President Obama had a choice, STAND on his belief that the top 2% of wage earners should not have the decrease to their top marginal tax rates extended, or DELIVER a package of benefits to the low and middle class including a 2% payroll tax decrease in 2011, a 13 month extension of extended unemployment payments, the extension of college tuition tax credits and a business investment depreciation waiver that would highly incent businesses to spend money now. Obama chose the later.
For the first time in his presidency, Barack Obama is hearing the combination of praise from the Right and outrage from the Left. Today, House Democrats passed a resolution saying they reject the deal brokered by Obama and House Republicans saying they will not bring it to the floor for a vote. I kind of doubt that. Maybe the House Dems will negotiate some small changes and bring that up for a vote, but one of the first things a good negotiator does is understand who has leverage and how much. In a few weeks, the 112th Congress will be seated and the Republicans, not the Dems, will be in the majority. They are most certainly going to bring the extension of the Bush Tax Cuts for all up for a vote and it will pass. There is also no reason to believe they will be as generous in also providing the above-mentioned tax benefits for the middle class. That is called leverage. The Dems know it or at least should know it. Everything else has just been grandstanding for their constituents.
If Nancy Pelosi believes she can get a modified plan agreeable to the Republicans that doesn't include Bush Tax Cut extensions for taxable family incomes over $250,000, by all means have at it. If she thinks she can get the Republicans to agree to modifying the Estate Tax proposal from a $5Million waiver and 35% tax on amounts above that level, go for it. (I think the level should be somewhere between $3-$5Million, but feel strongly that that Estate Tax should not be higher than the highest marginal income tax rate, so I am good with 35% right now.)

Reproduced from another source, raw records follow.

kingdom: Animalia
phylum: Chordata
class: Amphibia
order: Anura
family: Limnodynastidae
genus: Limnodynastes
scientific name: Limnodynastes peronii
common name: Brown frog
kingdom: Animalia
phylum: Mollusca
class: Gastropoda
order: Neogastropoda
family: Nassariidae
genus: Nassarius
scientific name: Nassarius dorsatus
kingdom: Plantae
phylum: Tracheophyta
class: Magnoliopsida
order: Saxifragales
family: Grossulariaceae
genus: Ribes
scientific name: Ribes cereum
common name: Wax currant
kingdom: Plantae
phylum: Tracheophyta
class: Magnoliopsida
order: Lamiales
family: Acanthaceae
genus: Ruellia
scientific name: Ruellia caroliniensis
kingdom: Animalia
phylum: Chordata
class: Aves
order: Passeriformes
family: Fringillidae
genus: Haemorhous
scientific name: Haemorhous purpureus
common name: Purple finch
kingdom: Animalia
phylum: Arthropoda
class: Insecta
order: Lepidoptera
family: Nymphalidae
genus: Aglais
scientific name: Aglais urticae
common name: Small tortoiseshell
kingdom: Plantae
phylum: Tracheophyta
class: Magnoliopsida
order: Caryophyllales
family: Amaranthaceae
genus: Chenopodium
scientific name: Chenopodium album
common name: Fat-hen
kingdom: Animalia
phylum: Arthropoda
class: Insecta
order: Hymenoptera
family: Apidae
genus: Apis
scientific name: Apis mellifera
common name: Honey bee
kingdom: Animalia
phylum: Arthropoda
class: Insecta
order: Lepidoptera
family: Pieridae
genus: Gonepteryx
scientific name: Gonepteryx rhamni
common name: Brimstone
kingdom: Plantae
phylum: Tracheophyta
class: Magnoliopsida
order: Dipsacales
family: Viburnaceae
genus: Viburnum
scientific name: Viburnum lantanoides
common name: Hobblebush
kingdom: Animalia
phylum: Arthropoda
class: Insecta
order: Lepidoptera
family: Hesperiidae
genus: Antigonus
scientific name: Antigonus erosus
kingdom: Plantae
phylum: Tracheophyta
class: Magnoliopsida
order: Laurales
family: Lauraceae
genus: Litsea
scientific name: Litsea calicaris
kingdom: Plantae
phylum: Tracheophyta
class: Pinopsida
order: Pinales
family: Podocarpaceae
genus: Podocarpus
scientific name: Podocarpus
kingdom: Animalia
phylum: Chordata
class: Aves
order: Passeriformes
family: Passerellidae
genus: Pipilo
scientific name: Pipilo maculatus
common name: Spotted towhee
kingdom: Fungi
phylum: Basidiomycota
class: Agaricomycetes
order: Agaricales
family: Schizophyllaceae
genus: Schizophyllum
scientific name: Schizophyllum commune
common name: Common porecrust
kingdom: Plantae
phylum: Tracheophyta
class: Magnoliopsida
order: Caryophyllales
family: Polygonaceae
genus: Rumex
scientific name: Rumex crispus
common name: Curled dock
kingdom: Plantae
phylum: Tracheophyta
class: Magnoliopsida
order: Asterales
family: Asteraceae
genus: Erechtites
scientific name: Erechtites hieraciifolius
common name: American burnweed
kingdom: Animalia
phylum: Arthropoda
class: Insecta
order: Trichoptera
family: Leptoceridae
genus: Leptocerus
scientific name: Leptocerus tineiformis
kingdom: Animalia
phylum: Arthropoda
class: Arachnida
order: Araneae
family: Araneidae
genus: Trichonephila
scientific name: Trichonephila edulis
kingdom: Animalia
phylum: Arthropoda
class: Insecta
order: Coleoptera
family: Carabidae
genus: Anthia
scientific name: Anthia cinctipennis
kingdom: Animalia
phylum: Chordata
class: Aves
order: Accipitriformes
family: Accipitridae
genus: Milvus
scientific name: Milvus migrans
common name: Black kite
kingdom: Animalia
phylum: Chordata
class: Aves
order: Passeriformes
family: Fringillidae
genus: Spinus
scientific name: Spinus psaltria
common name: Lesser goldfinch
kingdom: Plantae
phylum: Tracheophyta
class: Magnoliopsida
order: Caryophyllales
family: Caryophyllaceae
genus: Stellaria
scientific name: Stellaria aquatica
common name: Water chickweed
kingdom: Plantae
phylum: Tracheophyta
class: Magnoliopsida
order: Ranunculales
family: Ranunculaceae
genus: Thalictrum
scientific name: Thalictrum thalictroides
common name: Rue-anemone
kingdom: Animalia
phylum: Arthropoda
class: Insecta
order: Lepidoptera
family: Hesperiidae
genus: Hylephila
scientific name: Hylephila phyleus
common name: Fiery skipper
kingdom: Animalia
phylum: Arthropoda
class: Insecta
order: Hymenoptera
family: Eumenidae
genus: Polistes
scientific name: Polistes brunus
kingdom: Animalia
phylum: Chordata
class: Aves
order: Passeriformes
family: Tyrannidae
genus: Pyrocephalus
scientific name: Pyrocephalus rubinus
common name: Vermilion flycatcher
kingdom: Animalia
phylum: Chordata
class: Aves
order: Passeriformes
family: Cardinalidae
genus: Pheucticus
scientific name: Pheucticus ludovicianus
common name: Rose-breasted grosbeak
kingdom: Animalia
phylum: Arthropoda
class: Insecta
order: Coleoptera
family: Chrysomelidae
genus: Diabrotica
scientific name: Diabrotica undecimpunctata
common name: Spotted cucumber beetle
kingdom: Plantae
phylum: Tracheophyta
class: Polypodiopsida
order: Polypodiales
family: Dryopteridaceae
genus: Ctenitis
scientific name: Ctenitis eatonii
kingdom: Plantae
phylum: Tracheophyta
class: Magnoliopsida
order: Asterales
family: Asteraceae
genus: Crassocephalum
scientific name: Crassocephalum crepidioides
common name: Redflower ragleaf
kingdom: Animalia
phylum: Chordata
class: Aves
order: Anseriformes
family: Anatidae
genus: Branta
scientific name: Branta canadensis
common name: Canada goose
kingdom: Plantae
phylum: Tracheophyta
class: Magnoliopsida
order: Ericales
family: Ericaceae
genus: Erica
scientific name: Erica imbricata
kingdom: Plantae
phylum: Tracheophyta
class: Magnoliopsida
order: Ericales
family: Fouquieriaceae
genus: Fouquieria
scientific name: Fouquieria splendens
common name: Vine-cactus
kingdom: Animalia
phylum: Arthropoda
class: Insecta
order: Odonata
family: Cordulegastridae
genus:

Despite all the sturm and drang from Dems on the Obama Compromise/Capitulation on taxes, this is the very best deal the Dems could have dreamed to get in the last month of their majority in the House. In fact, Charles Krauthammer, who I so rarely agree with you would think one of us is intentionally choosing an opinion that is directly opposite that held by the other, is calling this Obama Tax Compromise the Swindle of the Year. I agree with him so much, that for what undoubtedly will be the only time in history, I will show the opening lines of his recent editorial in the Washington Post:
Barack Obama won the great tax-cut showdown of 2010 - and House Democrats don't have a clue that he did. In the deal struck this week, the president negotiated the biggest stimulus in American history, larger than his $814 billion 2009 stimulus package. It will pump a trillion borrowed Chinese dollars into the U.S. economy over the next two years - which just happen to be the two years of the run-up to the next presidential election. This is a defeat?
Krauthammer maintains and I certainly agree that "...the package will add as much as 1 percent to GDP and lower the unemployment rate by about 1.5 percentage points. That could easily be the difference between victory and defeat in 2012." I could quote more to reinforce my points, but please go to the article and read for yourself.
So the Republicans, led by Tea Party supporters, swept into the House and Senate with a big push for lowering the deficit. Of all the outrage I am hearing and reading about, strangely, very little is coming from the Right on the deficit increase. Democrats, long the sponsors of taking care of the middle class have before them perhaps the largest stimulus legislation ever affecting the middle class and they are complaining that high wage earners are getting to keep an additional 3-4% of their taxable wages above $250K for another 2 years.
It does appear that we are cursed to be living in interesting times.